(The task)
Summarize the forum thread in three sentences.

(Excerpt provided)

◆ ◆ ◆ ◆

# Mini Alexa (2020) Made in UK or China?



## AngelYuki

Hi,

For those who bought the new Mini Alexa, can you confirm the made in location? 
The new Alexa is marketed as made in their carbon neutral UK factories with sustainably sourced leathers.
I noticed the other sizes say it's made in UK, but the mini doesn't list the made in location.

Thanks in advance!


----------



## iwantahermes

It's made in China


----------



## FIFISCORPIOLADY

My mini is made in China


----------



## Katinahat

FIFISCORPIOLADY said:


> My mini is made in China


Yes, mine too. But I don’t see any quality issues compared to my UK mulberry bags.


----------



## Jaime

Glad I found this I hadn't even thought about it. Was about to pull the trigger on a mini I had an old regular alexa and os but sold long ago I'd love a mini or regular again but not going to pay more for ones made on the cheap in China. The regular I paid less than half the price now of a mini for and it was made in UK fab quality.

◆ ◆ ◆ ◆

(Data for analysis)
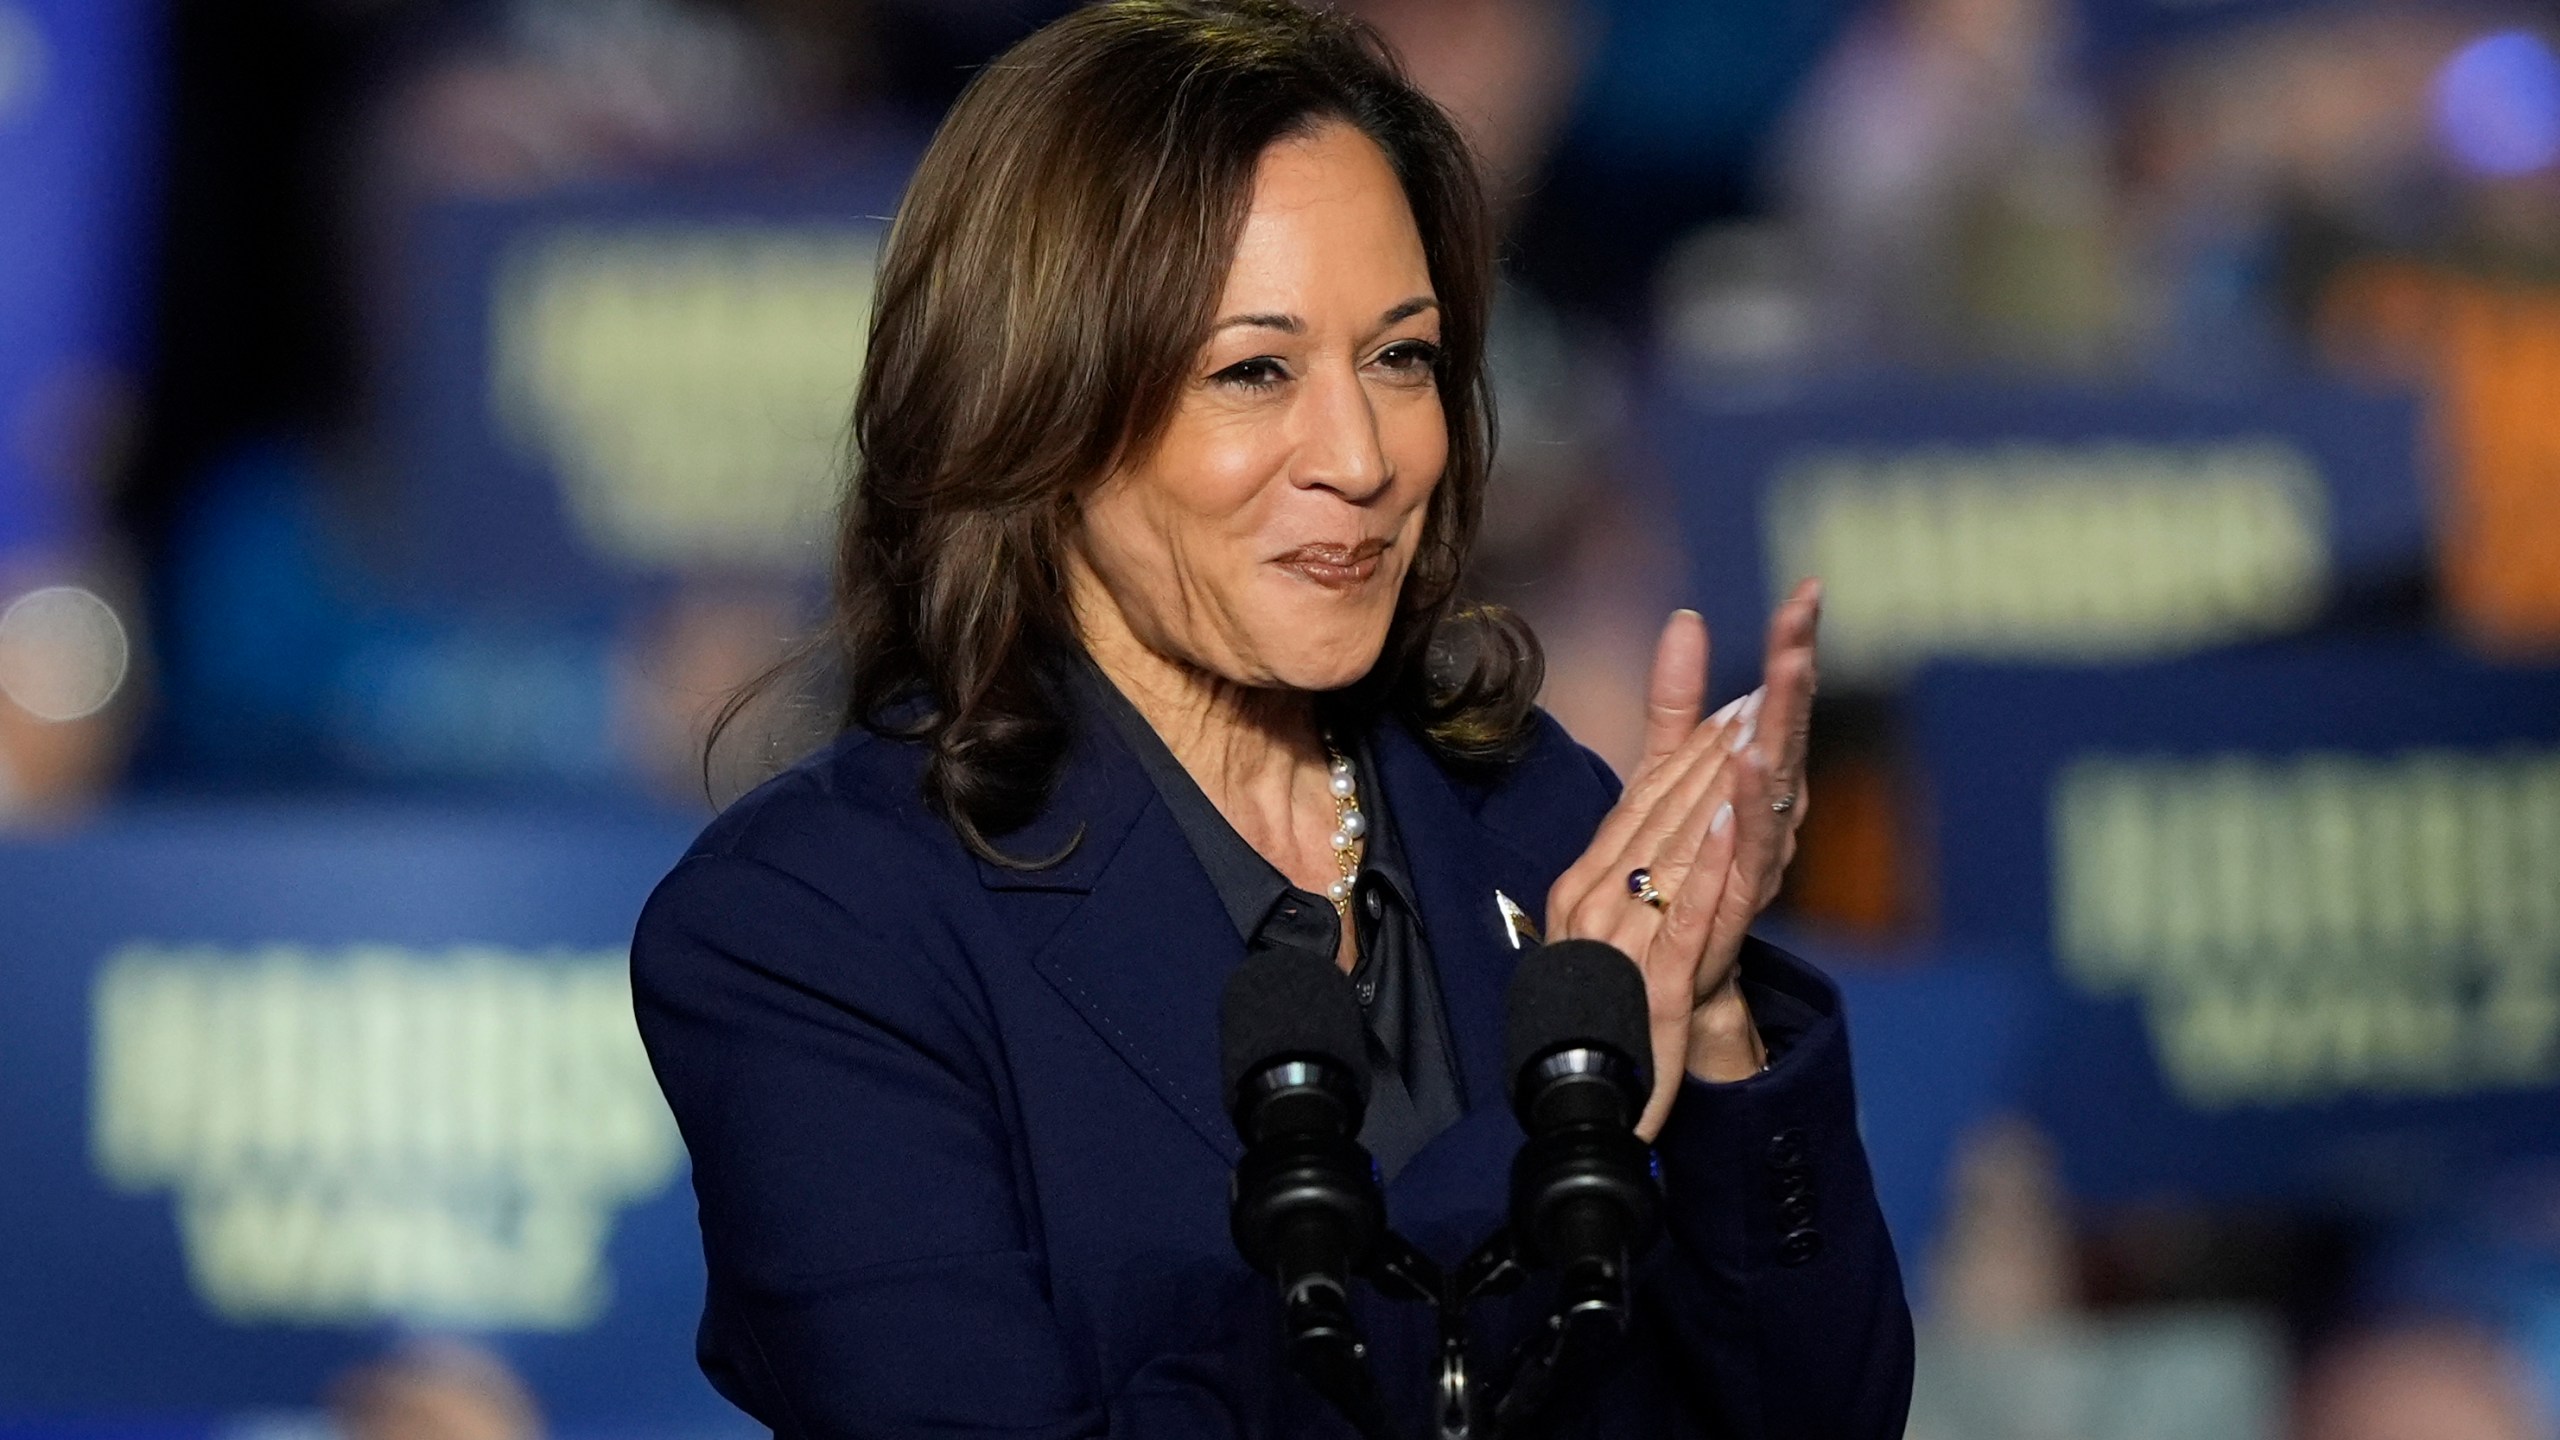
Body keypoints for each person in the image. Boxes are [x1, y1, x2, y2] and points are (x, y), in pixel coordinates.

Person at [631, 2, 1913, 1434]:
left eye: (1403, 359)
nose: (1364, 457)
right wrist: (1560, 1130)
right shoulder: (813, 931)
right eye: (1256, 371)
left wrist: (1718, 1018)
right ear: (1042, 397)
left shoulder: (1535, 818)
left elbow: (1814, 1416)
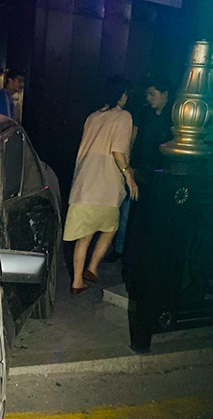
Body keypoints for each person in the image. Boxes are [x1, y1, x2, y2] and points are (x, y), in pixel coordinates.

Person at [62, 76, 139, 295]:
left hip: (84, 183)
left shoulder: (92, 117)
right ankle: (93, 267)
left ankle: (77, 282)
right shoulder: (123, 116)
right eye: (126, 93)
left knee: (84, 237)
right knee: (111, 228)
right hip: (106, 185)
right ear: (121, 94)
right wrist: (129, 176)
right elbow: (118, 151)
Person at [105, 76, 173, 263]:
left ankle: (144, 252)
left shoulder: (174, 114)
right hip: (139, 168)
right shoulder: (143, 113)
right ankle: (120, 249)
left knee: (151, 213)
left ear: (165, 94)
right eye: (147, 95)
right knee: (127, 211)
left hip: (161, 172)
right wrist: (129, 166)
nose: (148, 98)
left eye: (152, 94)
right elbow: (132, 139)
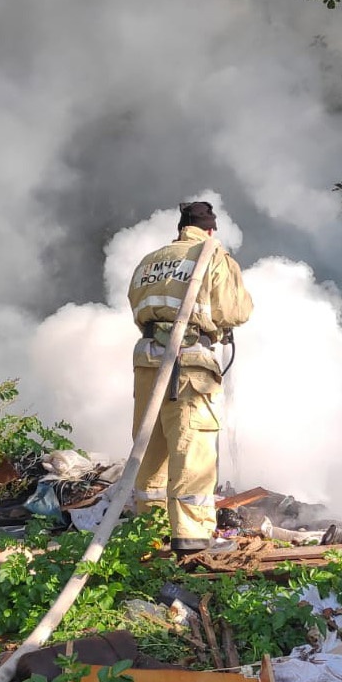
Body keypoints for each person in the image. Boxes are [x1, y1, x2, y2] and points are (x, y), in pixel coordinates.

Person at [128, 201, 254, 553]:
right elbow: (235, 310)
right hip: (190, 366)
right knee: (191, 446)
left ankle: (148, 532)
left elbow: (136, 305)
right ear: (210, 229)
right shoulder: (213, 255)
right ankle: (191, 537)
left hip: (147, 362)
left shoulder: (151, 259)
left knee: (150, 446)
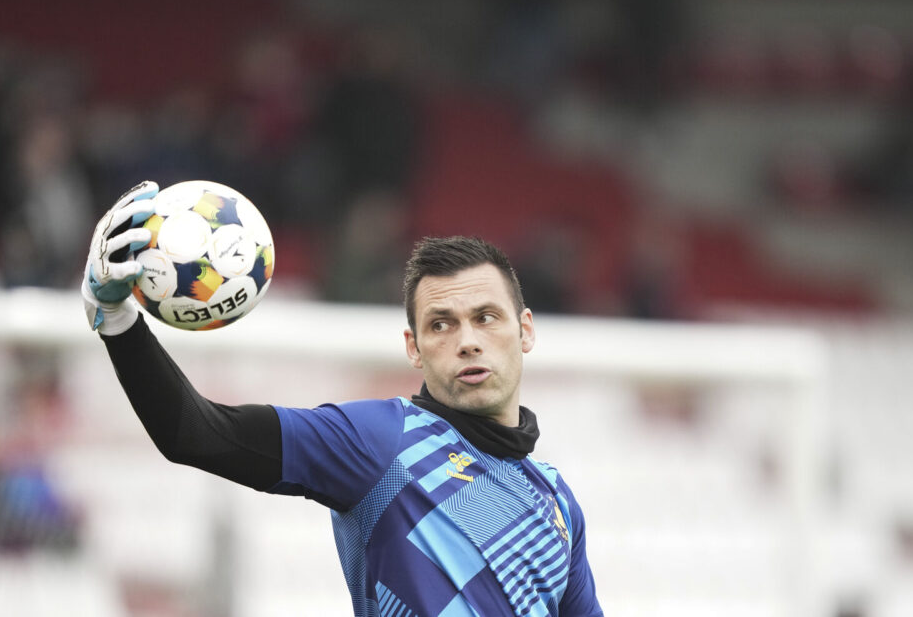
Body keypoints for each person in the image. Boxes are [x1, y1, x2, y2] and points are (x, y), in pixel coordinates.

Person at [80, 181, 603, 616]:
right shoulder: (379, 442)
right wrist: (119, 322)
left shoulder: (556, 500)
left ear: (525, 330)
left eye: (485, 317)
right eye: (440, 324)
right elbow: (196, 434)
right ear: (414, 349)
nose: (466, 339)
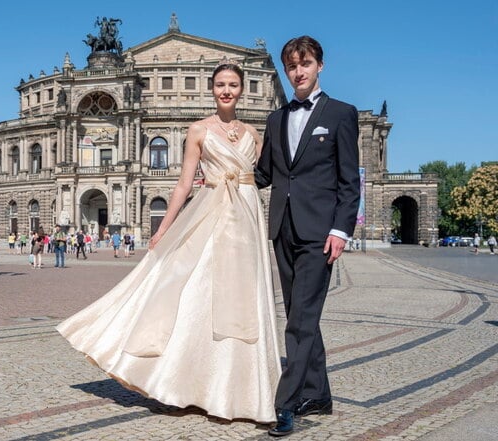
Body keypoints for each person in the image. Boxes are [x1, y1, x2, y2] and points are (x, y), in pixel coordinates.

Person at [57, 62, 280, 425]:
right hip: (211, 214)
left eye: (233, 85)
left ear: (243, 89)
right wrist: (163, 229)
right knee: (199, 294)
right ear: (212, 89)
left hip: (247, 219)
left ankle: (240, 392)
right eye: (220, 84)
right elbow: (182, 184)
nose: (227, 90)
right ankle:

◆ ◆ ◆ ◆

(Result of the task)
A poster asks owners of the new Mini Alexa where it is made, noting that the new Alexa is marketed as made in carbon-neutral UK factories and that the other sizes list the UK while the mini gives no location. Several replies say the mini is made in China, and one owner adds that it shows no quality issues compared with their UK-made bags. Another member says they won't pay more for a bag made in China, recalling that their earlier UK-made regular Alexa cost less than half of what a mini costs now.